> **Tarefa**:
Conte quantas linhas das entradas contêm a palavra "escrever". Responda somente com o número.

> **Extrato dos dados**:
====================

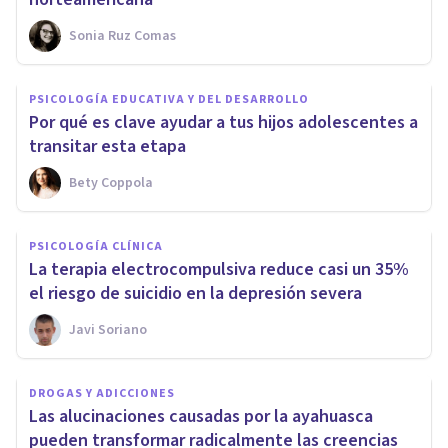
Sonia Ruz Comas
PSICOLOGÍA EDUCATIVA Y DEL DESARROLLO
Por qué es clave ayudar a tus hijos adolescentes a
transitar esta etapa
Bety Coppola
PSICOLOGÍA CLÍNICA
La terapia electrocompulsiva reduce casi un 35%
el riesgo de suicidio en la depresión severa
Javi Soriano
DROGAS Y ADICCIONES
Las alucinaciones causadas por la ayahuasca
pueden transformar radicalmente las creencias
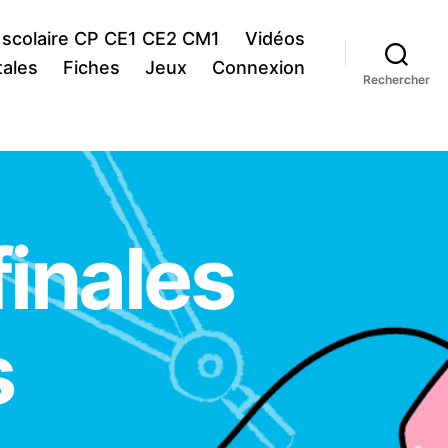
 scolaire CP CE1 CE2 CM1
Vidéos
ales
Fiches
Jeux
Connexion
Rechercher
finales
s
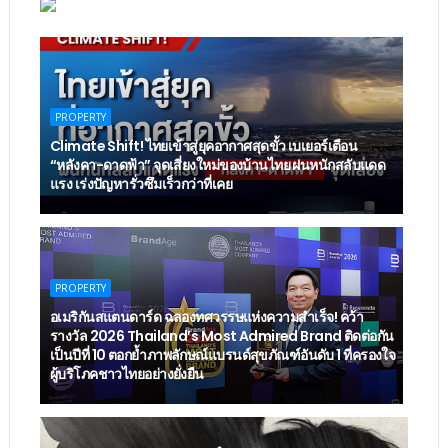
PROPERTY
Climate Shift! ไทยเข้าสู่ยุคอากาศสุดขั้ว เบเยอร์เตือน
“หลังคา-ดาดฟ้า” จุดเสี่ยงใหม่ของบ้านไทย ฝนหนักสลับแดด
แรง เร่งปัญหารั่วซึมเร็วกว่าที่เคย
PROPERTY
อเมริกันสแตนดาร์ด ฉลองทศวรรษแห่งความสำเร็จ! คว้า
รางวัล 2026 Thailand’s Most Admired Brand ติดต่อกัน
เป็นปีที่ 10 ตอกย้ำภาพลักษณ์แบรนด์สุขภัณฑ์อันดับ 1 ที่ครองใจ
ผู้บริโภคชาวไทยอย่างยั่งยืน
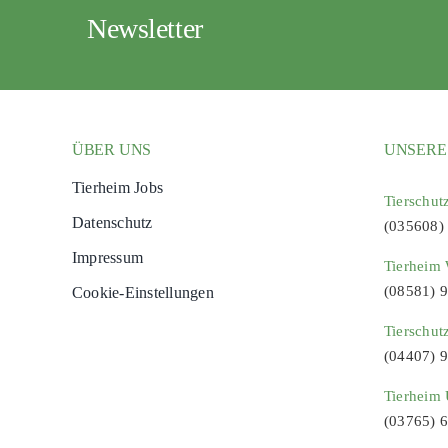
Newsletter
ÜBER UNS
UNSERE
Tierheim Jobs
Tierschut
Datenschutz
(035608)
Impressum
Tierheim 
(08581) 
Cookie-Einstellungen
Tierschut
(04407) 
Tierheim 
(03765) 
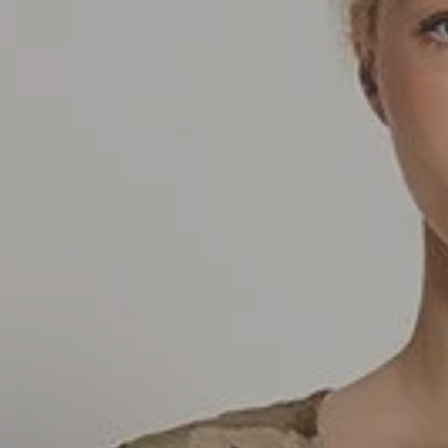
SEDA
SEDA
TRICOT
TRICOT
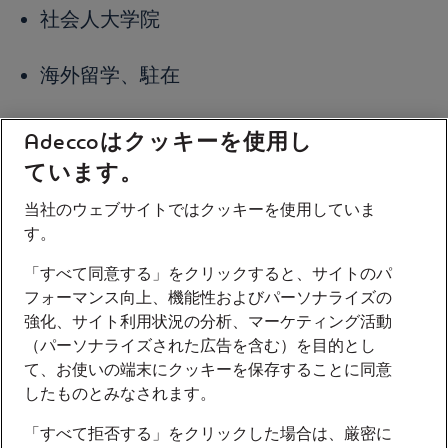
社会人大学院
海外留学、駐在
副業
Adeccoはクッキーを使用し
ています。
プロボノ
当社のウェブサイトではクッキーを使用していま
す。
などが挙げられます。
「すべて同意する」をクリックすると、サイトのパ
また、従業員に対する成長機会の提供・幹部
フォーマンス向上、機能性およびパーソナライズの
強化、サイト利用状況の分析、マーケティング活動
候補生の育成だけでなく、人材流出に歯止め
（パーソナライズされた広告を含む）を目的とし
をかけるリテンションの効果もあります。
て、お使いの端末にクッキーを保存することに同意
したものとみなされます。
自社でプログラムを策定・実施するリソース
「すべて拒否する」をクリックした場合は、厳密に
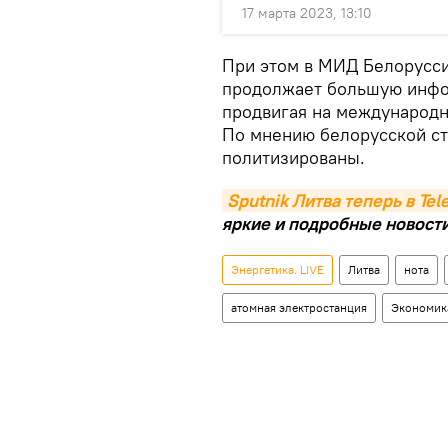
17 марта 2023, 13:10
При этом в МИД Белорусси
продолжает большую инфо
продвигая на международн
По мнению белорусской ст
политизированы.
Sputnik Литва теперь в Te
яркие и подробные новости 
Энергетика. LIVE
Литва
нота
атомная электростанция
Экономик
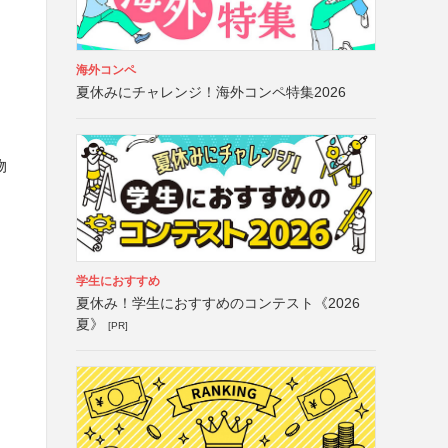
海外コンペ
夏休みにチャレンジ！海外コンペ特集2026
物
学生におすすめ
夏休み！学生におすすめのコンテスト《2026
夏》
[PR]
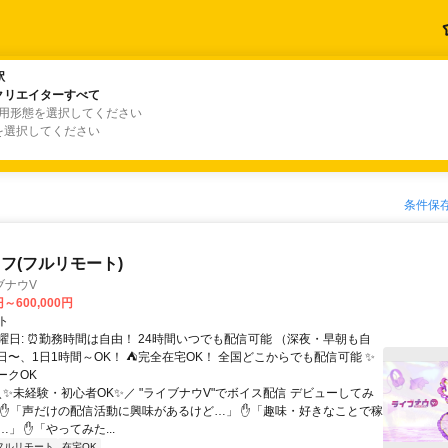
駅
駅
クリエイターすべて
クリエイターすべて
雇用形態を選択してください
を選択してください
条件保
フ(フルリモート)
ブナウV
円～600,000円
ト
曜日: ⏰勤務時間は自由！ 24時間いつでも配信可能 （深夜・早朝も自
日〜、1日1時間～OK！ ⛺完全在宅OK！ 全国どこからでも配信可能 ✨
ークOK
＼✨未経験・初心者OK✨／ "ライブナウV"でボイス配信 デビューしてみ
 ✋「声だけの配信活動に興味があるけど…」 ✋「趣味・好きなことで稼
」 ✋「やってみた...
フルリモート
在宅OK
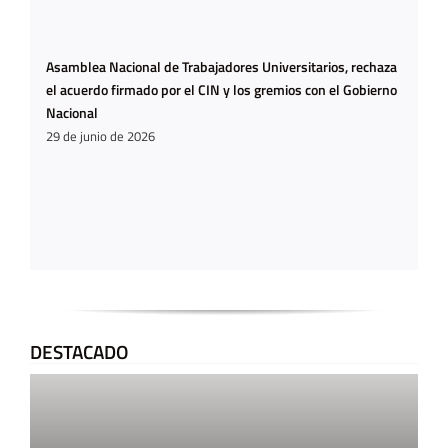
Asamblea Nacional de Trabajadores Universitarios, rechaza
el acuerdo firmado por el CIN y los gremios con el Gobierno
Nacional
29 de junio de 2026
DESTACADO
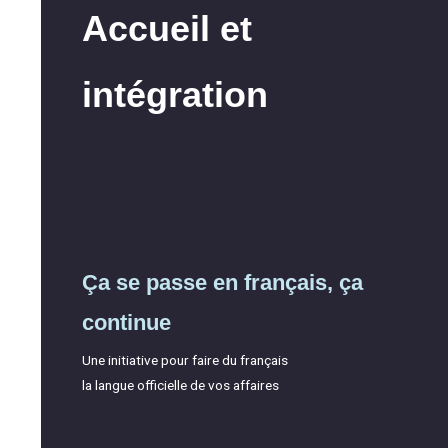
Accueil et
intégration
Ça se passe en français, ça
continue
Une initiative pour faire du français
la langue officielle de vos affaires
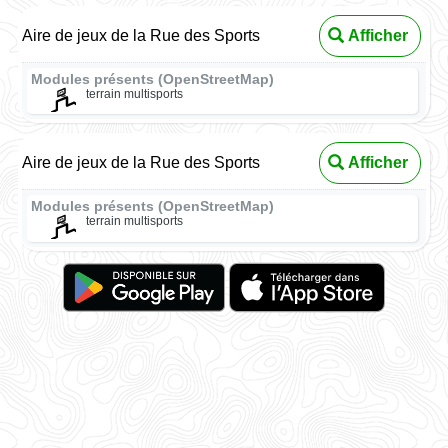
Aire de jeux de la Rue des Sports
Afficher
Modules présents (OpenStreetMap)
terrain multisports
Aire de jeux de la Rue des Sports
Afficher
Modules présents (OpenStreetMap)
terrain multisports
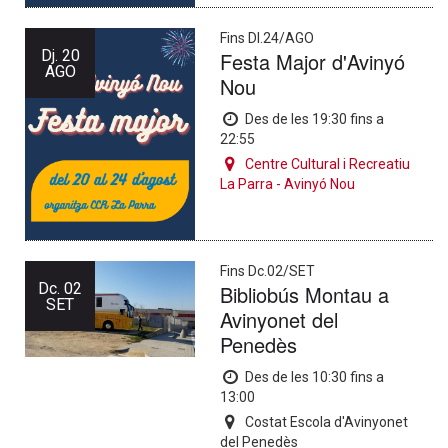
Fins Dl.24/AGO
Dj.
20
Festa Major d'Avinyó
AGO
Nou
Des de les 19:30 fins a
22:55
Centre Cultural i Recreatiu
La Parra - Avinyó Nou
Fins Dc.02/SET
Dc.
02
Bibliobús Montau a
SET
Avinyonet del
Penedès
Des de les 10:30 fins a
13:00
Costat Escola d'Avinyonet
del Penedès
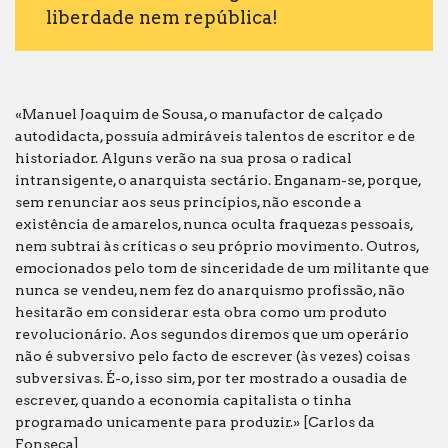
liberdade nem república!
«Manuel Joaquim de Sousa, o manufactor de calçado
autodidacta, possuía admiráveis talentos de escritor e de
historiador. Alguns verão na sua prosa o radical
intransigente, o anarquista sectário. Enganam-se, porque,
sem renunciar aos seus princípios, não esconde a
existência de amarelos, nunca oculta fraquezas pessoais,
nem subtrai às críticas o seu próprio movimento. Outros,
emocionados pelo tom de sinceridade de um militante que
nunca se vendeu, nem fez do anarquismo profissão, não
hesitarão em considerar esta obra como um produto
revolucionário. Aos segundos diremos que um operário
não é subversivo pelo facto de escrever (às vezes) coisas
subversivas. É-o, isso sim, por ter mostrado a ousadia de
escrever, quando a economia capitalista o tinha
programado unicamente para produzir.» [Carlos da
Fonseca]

====================

> **Resposta abaixo**:
2